«La demande a été très forte jusqu'à l'an dernier», explique Monique Thomas, directrice de l'Association des producteurs de canneberge du Québec.
«En 2001, le prix était très bas, mais il a augmenté progressivement et des producteurs se sont mis à trouver que la canneberge représentait un investissement rentable. Par exemple, dans Lanaudière, d'anciennes terres à tabac ont été transformées en cannebergières et ça fonctionne très bien.»
«Nous sommes passés d'une quinzaine de producteurs, au début des années 90, à 66 actuellement», ajoute-t-elle. «Ils se sont associés à des transformateurs, qui ont longtemps manqué de fruits parce que la demande était forte, surtout des États-Unis. Mais la crise économique a fait chuter le prix de la canneberge.»
En fait, la valeur d'un kilogramme sur le marché est passée de 1,83 $, en 2008, à 0,75 $ cette année. Il s'agit de la fin abrupte d'un cycle haussier amorcé en 2005.
Le prix est toutefois descendu à 0,55 $ le kilo en 2000. À ce moment, les producteurs du Québec récoltaient 14,3 millions de kg de canneberges alors qu'en 2008, ce volume s'établissait à 36,1 millions de kg.
«Les prix vont remonter», assure Mme Thomas. «C'est une industrie cyclique, la crise économique va passer et de nouveaux marchés seront développés.»
Ce contexte défavorable n'effraie pas trop Jean-François Lasnier, actionnaire de la Perle Rouge qui s'établit présentement dans le rang Lamothe, secteur Shawinigan-Sud. «Les exigences environnementales sont de plus en plus élevées, les coûts d'aménagement sont de plus en plus chers et les prix de vente sont à la baisse», résume-t-il.
«Ce n'est pas une période idéale pour le financement, mais il faut le voir comme un projet à long terme.

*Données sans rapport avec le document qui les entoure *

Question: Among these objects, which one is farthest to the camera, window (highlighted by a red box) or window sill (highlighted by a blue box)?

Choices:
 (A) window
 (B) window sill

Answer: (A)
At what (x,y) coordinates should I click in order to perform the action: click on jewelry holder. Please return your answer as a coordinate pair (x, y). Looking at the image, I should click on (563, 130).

De toute manière, je n'ai rien à vendre avant trois ans. L'avantage, c'est que le prix des boutures devrait aussi baisser.»
Luc DeCubber, président de l'Association des producteurs de canneberges du Québec, hésite à qualifier cette audace. Il ne s'attend pas à ce que la crise vienne à bout des producteurs expérimentés, mais de façon générale, il observe un report dans certains investissements.
«La situation n'est pas dramatique», rassure-t-il. «Depuis 40 ans, le prix historique moyen se situe à 40 cents la livre. Nous sommes actuellement à 35 cents, donc à un niveau un peu plus bas. Mais la plupart des producteurs vont passer à travers.»
«Il reste encore beaucoup de marchés à développer», explique M. DeCubber. «En Amérique du Nord, on connaît une baisse. Mais on voit une grande demande pour l'Europe et le Japon, en raison des qualités antioxydantes du fruit.»
De plus, la variété des produits de transformation aide les producteurs. Lors de la baisse des prix au début du nouveau millénaire, la canneberge était essentiellement transformée en jus ou en concentré. «Depuis les cinq dernières années, on retrouve beaucoup plus de produits, notamment la canneberge séchée qui a pris une bonne part de marché», fait remarquer le président de l'APCQ. «Ça a aussi permis de diversifier notre clientèle.»
Jusqu'à l'appel du Nouvelliste, M. DeCubber n'avait jamais entendu parler de M. Lasnier ou de la Perle Rouge. L'APCQ souhaite maintenant être associée de près à ce projet, notamment en se déplaçant pour apaiser les craintes de la population locale sur les impacts environnementaux.